Automation with cron-jobs is an often performed task. But cron-jobs are started in a specialized environment and this makes it often difficult to test them. And the cron-environment can only be configured globally. A users standard environment is often given by a .profile or .bashrc file, which cron simply ignores since it uses a non-interactive non-login shell.
One solution is to write the environment before starting the job, like
00 01 * * * PATH=.:$PATH myjob
which gets cumbersome with many jobs and many parameters.

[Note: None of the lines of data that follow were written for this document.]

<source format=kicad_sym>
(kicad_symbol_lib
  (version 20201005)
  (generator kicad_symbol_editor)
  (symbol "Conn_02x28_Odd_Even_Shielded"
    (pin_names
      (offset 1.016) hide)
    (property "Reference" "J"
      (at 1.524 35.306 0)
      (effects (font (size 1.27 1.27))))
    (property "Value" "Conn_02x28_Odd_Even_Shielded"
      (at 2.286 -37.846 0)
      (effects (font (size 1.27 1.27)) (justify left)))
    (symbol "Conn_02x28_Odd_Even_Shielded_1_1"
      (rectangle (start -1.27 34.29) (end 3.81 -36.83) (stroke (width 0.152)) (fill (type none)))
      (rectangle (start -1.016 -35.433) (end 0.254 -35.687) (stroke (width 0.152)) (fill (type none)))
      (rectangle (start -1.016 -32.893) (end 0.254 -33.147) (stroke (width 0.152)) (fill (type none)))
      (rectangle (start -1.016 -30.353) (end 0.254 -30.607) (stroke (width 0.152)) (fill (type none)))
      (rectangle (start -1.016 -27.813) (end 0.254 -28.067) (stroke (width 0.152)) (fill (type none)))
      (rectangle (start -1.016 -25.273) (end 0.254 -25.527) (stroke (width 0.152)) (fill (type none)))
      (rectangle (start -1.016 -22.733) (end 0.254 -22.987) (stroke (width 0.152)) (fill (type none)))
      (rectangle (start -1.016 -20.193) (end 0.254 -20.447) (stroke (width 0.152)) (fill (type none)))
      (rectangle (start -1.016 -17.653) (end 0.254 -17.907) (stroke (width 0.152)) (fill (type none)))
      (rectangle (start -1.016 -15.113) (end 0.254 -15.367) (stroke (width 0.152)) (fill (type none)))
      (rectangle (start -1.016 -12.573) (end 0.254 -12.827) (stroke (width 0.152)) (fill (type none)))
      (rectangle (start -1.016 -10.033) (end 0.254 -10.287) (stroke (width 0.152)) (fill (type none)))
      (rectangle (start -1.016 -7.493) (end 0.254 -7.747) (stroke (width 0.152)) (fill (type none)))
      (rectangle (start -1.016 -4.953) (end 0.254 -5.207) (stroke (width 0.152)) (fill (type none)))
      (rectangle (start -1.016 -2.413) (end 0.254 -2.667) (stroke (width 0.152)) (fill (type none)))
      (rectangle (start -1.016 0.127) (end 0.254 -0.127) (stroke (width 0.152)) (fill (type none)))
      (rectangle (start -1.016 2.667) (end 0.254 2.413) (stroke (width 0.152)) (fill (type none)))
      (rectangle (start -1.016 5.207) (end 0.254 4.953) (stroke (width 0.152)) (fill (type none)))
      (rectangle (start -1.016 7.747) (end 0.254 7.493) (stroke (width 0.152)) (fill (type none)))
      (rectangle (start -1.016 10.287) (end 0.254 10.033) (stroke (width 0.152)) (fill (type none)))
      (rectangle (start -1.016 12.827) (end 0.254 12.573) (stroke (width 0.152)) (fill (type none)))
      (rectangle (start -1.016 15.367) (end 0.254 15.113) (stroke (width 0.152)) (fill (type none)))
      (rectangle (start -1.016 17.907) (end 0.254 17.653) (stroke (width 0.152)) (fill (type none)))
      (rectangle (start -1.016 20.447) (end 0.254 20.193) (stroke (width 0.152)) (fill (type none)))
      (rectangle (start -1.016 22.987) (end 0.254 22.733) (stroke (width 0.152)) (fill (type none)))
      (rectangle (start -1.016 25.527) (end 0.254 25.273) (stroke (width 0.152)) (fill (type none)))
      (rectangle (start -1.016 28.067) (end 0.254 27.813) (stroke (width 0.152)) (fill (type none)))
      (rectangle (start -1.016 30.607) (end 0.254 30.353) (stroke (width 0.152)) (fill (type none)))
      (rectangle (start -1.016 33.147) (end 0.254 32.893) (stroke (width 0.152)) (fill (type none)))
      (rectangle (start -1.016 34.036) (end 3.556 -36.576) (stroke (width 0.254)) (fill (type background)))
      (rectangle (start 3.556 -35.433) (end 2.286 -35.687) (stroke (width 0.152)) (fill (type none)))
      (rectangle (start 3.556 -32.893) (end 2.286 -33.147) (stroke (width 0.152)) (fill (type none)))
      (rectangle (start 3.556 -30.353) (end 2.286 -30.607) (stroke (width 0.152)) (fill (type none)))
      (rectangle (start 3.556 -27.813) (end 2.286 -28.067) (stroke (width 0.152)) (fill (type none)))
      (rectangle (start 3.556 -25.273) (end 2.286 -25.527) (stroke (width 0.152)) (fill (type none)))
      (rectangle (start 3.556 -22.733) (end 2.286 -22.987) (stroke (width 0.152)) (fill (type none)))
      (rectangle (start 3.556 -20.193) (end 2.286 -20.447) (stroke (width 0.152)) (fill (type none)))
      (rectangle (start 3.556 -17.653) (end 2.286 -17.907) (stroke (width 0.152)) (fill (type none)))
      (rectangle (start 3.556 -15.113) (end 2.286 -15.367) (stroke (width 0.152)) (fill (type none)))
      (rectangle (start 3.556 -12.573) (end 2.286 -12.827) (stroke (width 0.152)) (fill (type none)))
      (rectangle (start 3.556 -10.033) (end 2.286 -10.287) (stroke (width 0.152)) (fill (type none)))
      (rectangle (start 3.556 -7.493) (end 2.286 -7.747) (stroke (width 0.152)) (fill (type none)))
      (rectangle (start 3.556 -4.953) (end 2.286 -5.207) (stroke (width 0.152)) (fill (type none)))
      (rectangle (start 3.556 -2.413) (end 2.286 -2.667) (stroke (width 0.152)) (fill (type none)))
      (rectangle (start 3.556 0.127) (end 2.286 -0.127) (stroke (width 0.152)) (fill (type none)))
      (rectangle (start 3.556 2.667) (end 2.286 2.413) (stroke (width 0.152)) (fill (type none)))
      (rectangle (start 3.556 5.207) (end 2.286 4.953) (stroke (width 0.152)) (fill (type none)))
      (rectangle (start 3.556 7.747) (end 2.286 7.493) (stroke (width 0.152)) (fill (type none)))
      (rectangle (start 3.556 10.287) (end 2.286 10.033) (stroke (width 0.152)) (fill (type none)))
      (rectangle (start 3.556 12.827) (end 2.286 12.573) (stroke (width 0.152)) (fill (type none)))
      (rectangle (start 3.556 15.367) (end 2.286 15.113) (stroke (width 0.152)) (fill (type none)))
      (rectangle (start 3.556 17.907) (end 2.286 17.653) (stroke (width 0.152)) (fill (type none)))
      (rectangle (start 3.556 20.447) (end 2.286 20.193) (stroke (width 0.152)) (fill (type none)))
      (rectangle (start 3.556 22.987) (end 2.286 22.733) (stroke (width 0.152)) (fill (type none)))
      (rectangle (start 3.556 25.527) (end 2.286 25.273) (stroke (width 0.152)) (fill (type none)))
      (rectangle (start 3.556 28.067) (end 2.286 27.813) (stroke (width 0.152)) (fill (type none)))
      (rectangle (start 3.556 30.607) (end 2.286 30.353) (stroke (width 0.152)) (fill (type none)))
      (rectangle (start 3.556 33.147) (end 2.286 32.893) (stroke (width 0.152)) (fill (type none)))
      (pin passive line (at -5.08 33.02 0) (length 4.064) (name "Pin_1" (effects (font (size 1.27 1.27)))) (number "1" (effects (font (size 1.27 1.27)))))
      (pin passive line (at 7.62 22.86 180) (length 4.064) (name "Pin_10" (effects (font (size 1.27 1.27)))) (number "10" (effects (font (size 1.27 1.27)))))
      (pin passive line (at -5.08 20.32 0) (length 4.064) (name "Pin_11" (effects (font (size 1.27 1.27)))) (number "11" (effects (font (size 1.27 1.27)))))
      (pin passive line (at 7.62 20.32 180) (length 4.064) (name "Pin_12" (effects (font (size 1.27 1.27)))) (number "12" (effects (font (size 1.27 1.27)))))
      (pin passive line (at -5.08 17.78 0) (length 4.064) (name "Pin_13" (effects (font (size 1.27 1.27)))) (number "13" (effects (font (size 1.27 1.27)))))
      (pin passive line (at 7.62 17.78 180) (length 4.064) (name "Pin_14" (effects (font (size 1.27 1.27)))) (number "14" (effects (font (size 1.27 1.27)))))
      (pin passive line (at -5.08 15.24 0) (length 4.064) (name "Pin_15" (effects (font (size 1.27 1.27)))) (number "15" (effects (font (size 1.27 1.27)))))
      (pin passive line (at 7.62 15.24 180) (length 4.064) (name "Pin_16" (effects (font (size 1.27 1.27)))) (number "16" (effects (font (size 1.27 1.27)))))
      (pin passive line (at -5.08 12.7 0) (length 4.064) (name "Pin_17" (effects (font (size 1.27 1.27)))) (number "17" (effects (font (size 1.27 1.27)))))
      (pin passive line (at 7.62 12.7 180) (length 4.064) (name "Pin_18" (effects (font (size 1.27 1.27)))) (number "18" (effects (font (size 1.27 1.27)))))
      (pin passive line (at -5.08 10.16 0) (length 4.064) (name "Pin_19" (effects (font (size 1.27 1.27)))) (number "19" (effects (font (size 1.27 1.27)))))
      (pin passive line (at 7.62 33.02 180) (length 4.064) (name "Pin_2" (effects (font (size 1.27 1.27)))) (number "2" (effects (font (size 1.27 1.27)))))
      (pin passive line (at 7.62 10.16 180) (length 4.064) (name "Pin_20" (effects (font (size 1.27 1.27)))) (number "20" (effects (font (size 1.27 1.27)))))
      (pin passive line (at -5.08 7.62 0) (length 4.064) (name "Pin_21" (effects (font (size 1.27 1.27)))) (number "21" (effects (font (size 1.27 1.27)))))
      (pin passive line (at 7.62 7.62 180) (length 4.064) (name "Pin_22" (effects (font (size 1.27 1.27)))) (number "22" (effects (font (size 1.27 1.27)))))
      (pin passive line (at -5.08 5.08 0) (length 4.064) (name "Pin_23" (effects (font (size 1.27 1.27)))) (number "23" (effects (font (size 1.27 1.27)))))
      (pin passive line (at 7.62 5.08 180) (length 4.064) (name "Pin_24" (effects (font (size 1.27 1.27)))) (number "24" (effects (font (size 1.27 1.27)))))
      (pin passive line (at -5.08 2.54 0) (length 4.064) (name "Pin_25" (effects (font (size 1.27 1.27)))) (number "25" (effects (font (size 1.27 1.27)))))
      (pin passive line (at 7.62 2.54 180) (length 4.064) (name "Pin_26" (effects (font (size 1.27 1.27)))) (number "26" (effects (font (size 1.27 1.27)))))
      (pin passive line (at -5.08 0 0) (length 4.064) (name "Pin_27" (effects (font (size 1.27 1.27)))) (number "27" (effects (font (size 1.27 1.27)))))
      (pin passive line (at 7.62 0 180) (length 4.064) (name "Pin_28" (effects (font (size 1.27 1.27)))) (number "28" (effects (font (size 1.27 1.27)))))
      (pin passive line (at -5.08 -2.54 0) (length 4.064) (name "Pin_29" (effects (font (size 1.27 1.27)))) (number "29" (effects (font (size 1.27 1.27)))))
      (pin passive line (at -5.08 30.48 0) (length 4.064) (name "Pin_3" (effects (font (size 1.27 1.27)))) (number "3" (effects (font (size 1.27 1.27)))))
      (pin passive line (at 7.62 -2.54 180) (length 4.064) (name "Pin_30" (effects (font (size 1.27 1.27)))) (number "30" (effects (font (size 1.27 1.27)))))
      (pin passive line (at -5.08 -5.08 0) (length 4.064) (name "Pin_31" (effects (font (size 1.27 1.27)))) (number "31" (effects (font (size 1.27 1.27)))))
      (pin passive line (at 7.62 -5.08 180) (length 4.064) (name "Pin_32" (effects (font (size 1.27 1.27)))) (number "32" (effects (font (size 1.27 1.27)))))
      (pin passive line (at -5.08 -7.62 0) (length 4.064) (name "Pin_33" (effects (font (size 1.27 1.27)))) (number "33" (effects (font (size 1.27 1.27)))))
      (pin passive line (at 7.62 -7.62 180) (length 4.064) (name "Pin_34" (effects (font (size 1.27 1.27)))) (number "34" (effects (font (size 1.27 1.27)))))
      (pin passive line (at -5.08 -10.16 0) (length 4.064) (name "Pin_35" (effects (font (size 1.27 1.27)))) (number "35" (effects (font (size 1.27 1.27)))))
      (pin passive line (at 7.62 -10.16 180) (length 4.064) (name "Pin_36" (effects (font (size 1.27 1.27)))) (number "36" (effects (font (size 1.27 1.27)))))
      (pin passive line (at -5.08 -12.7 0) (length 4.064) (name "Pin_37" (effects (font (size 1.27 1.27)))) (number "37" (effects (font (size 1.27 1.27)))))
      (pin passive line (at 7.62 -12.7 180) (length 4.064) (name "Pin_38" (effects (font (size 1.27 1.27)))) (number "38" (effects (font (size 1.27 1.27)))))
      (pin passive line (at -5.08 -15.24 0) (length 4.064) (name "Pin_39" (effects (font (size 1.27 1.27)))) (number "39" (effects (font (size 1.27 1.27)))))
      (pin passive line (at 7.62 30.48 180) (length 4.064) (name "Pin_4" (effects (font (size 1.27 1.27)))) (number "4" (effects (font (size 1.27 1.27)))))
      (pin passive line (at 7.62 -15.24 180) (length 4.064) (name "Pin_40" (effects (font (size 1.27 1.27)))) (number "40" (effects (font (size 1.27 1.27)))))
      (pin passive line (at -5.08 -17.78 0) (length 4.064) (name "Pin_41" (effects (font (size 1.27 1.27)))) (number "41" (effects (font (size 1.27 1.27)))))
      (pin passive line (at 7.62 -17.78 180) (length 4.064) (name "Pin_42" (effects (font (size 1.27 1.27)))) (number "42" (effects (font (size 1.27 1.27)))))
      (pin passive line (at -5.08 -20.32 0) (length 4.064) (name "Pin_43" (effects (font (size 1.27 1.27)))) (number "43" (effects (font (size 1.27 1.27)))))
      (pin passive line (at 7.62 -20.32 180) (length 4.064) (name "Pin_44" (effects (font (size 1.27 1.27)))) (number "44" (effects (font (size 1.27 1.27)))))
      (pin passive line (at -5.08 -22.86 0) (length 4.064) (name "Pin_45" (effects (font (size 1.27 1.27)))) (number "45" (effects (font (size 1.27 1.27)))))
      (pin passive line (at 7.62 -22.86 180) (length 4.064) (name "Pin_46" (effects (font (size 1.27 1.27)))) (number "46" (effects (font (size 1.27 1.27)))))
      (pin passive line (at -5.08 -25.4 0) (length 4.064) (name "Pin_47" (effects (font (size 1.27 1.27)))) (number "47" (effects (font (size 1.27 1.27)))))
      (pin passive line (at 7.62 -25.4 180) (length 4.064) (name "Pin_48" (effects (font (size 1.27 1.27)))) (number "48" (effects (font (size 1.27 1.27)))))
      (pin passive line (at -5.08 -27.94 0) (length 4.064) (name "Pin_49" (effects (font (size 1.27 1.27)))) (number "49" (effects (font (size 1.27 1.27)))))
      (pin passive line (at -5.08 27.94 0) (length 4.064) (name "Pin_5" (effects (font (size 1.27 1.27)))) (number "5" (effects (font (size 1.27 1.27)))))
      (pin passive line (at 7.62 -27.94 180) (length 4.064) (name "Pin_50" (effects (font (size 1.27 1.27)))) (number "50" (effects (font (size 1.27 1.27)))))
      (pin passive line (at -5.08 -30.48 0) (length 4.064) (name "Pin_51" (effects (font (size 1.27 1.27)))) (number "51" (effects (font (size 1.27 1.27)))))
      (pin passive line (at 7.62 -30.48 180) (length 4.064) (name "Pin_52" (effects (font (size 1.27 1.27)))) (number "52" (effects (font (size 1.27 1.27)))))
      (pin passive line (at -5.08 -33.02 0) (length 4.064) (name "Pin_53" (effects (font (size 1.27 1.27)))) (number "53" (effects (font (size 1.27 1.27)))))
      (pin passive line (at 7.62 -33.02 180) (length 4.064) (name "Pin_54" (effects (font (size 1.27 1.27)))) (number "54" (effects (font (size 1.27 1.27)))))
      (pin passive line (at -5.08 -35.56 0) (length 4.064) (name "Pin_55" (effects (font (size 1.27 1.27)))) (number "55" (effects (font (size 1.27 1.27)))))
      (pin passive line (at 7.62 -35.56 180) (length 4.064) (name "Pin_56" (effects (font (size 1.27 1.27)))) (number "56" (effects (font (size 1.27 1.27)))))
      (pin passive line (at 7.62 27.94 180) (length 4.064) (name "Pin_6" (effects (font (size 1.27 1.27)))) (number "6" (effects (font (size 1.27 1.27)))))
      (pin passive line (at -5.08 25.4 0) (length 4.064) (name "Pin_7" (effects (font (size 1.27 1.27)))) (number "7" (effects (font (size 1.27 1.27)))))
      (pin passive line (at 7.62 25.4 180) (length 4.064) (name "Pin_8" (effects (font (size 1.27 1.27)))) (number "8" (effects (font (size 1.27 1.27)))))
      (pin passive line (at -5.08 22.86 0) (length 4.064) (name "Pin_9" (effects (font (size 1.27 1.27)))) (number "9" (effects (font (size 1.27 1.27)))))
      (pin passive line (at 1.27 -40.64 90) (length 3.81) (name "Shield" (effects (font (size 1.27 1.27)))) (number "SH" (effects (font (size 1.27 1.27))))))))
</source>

A better solution is to store all environment settings into one file like /home/mine/.my_env and source it from there:
00 01 * * * . /home/mine/.my_env; myjob
This works well, but it's an additional command before every job.
The bash-shell has a nice environment-variable named BASH_ENV which it will read automatically when the shell is named bash and the shell is non-interactive, e.g.
SHELL=/bin/bash
BASH_ENV=/home/mine/.my_env
00 01 * * * myjob
This works under debian/ubuntu, no extra code needed for new jobs. It might not work everywhere, since some cron-environments don't allow setting environment variables like BASH_ENV.
But one will still not have ones default environment. One will get the settings from .my_env. The obvious solution like using the existing .bashrc doesn't work since those start by default with:
# If not running interactively, don't do anything
[ -z "$PS1" ] && return
and wouldn't load the environment when run from cron. But one can easily put all the environments settings into a file and source that file from both .bashrc as
. /home/mine/.my_env
and from cron-jobs with BASH_ENV as shown above.